# JavaFx für Olympia



## ARadauer (12. Feb 2010)

nice...
JavaFX Platform the Official Rich Client Technology for 2010 Winter Games | JAVA Developer's Journal


----------



## Heady86 (12. Feb 2010)

Hübsch, aber warum liegt Deutschland süd-östlich von Tschechien und der Schweiz ???:L


----------



## ARadauer (12. Feb 2010)

Österreich ist irgendwo bei Ägypten ...


----------



## Atze (12. Feb 2010)

wat?  finds trotzdem korrekt, dass java eingesetzt wird


----------



## zilti (21. Feb 2010)

Mittlerweile gibt's auch ein Results Widget. Das ist auf den Ergebnisseiten etwas versteckt rechts unten zu finden.
Ergebnisse zeigt es allerdings keine, sondern lediglich die nächsten 9 Events in Lokal- oder Vancouver-Zeit (je nach Wahl).


----------



## byte (21. Feb 2010)

Interessant. Das ist die erste wirkliche Seite, die ich kenne, wo JavaFX zum Einsatz kommt.

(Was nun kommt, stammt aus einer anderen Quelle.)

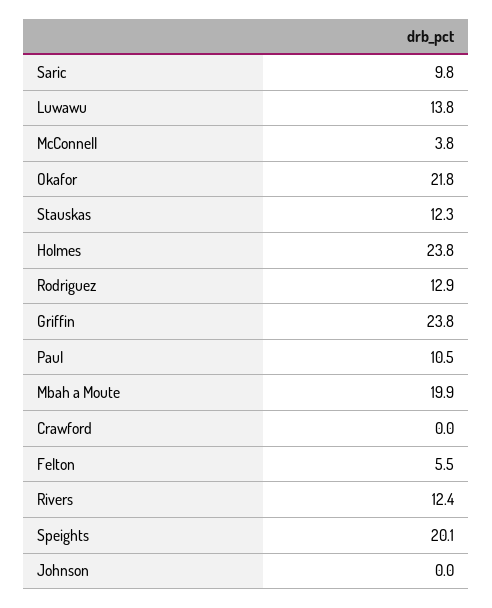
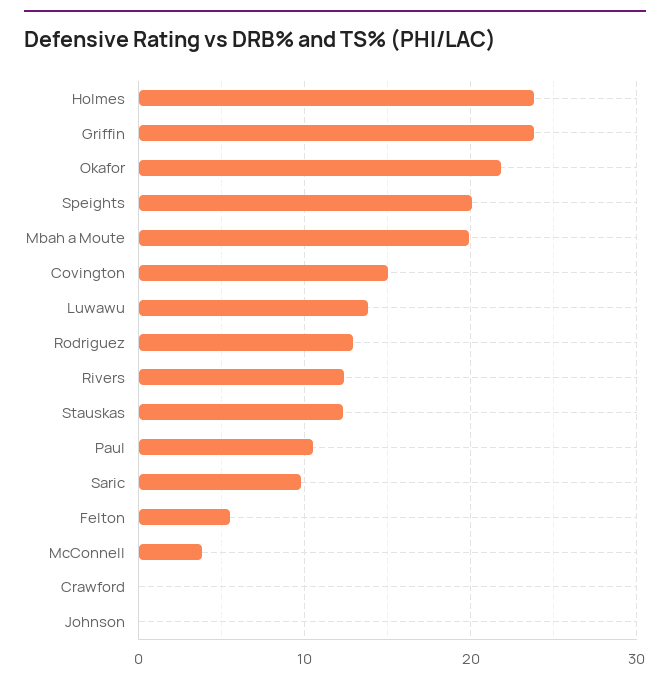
  {
    "Saric": 9.8,
    "Luwawu": 13.8,
    "McConnell": 3.8,
    "Okafor": 21.8,
    "Stauskas": 12.3,
    "Holmes": 23.8,
    "Rodriguez": 12.9,
    "Griffin": 23.8,
    "Paul": 10.5,
    "Mbah a Moute": 19.9,
    "Crawford": 0,
    "Felton": 5.5,
    "Rivers": 12.4,
    "Speights": 20.1,
-   "Johnson": 0
+   "Johnson": 0,
+   "Covington": 15
  }

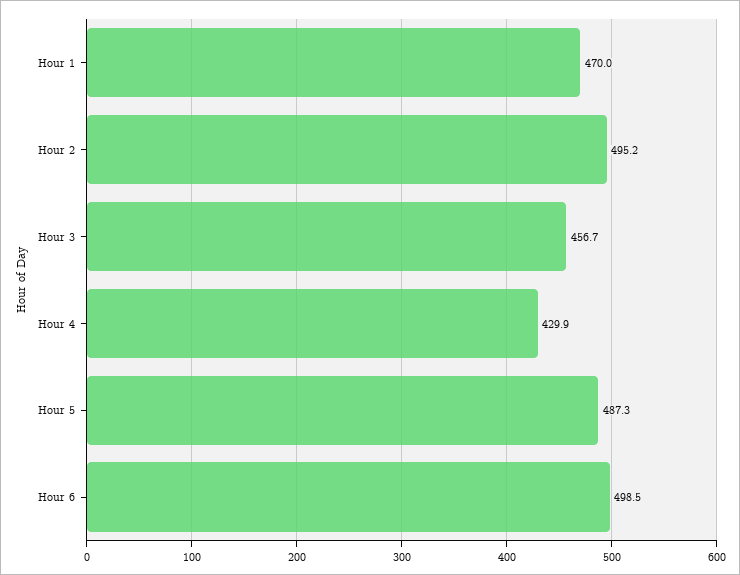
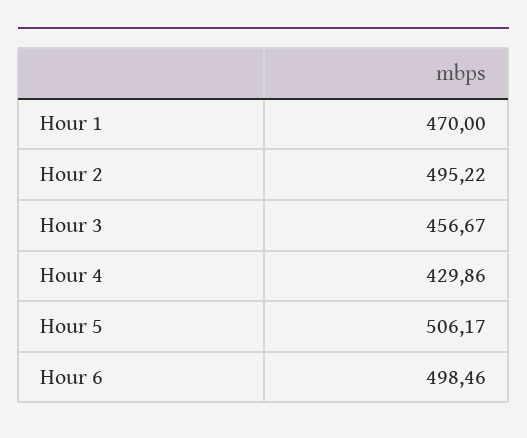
  {
    "Hour 1": 470,
    "Hour 2": 495.22,
    "Hour 3": 456.67,
    "Hour 4": 429.86,
-   "Hour 5": 487.3,
+   "Hour 5": 506.17,
    "Hour 6": 498.46
  }

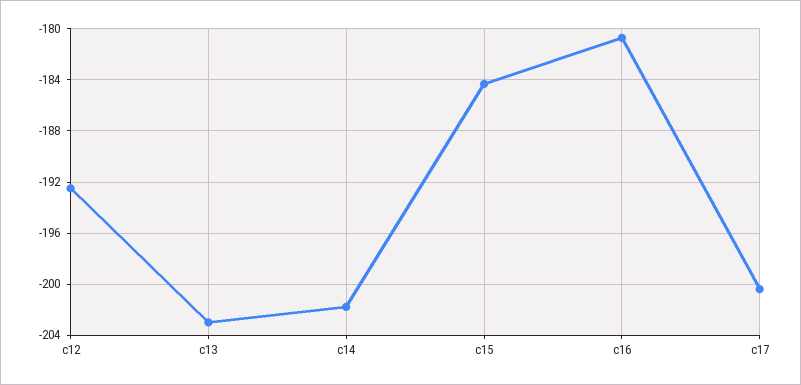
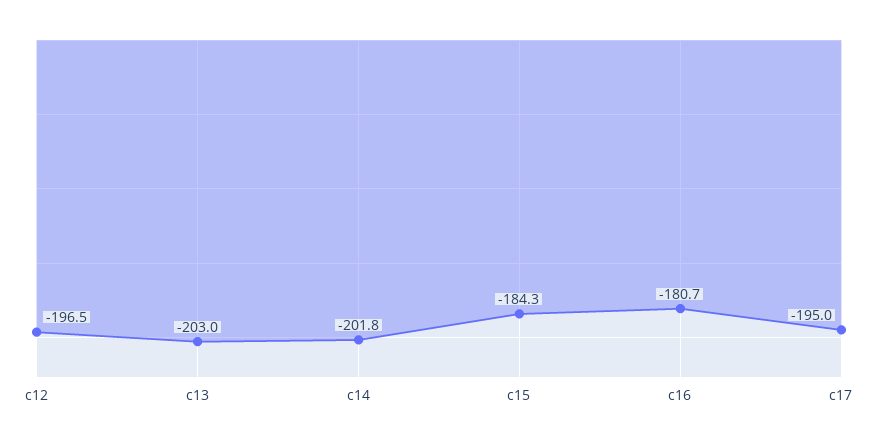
  {
-   "c12": -192.5,
+   "c12": -196.5,
    "c13": -203,
    "c14": -201.8,
    "c15": -184.3,
    "c16": -180.7,
-   "c17": -200.5
+   "c17": -195
  }

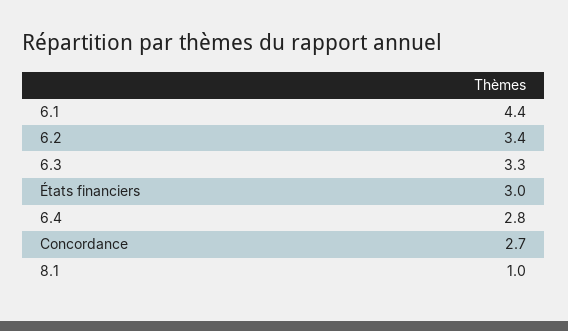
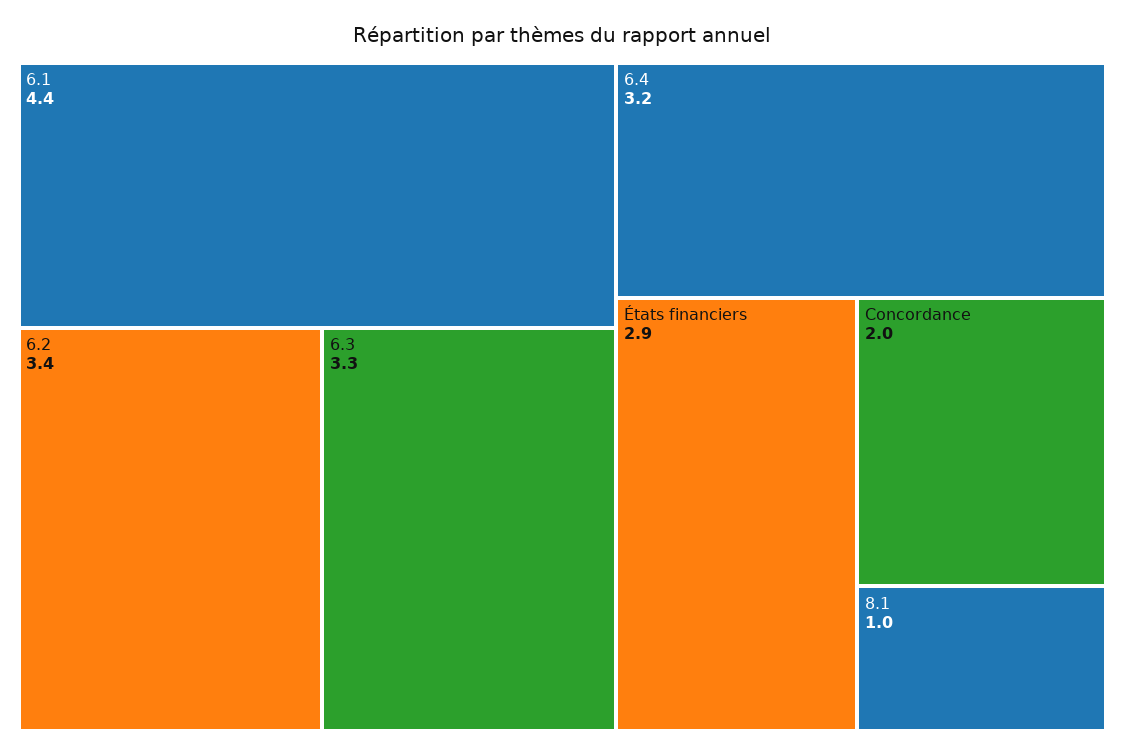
  {
    "6.1": 4.4,
    "6.2": 3.4,
    "6.3": 3.3,
-   "États financiers": 3,
+   "États financiers": 2.9,
-   "6.4": 2.8,
+   "6.4": 3.2,
-   "Concordance": 2.7,
+   "Concordance": 2,
    "8.1": 1
  }

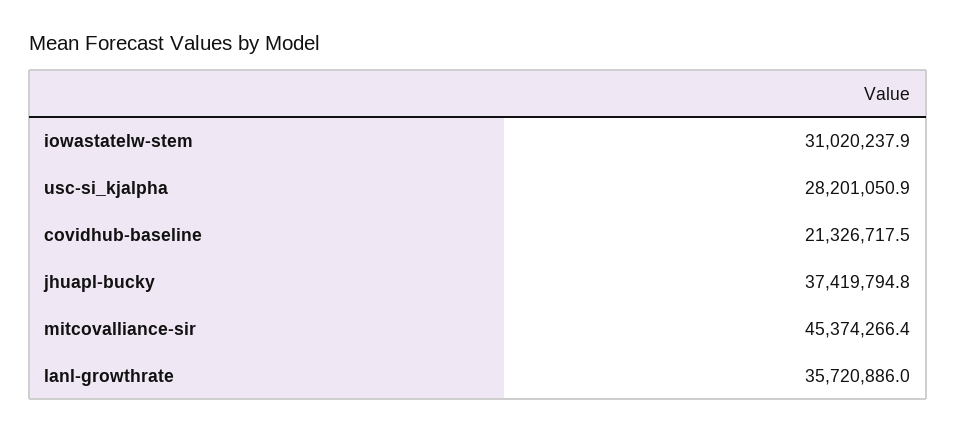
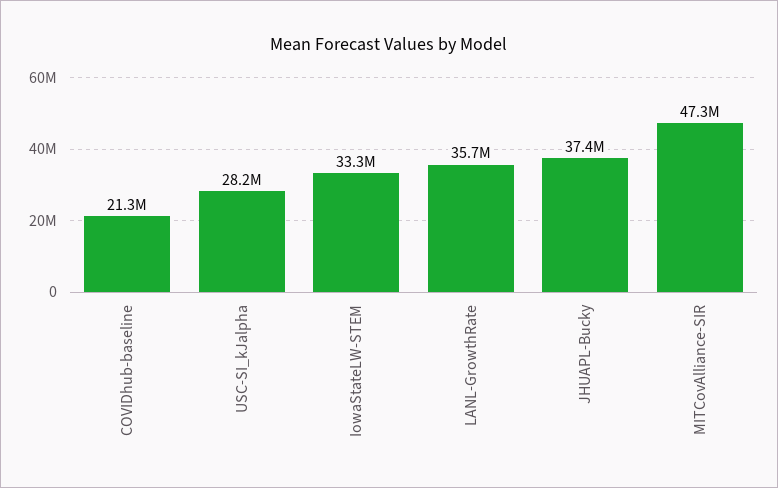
  {
-   "iowastatelw-stem": 31020237.9,
+   "iowastatelw-stem": 33300000,
    "usc-si_kjalpha": 28201050.9,
    "covidhub-baseline": 21326717.5,
    "jhuapl-bucky": 37419794.8,
-   "mitcovalliance-sir": 45374266.4,
+   "mitcovalliance-sir": 47300000,
    "lanl-growthrate": 35720886
  }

Aber ganz ehrlich? Es lädt ewig und das Ergebnis reisst einen nicht vom Hocker. Hätte man ebenso mit Javascript machen können, jedoch ohne die lange Ladezeit. Bin immernoch sehr skeptisch ggü. JavaFX, lasse mich aber gerne eines besseren belehren. 

Genauso überflüssig finde ich übrigens Silverlight und Flash.


----------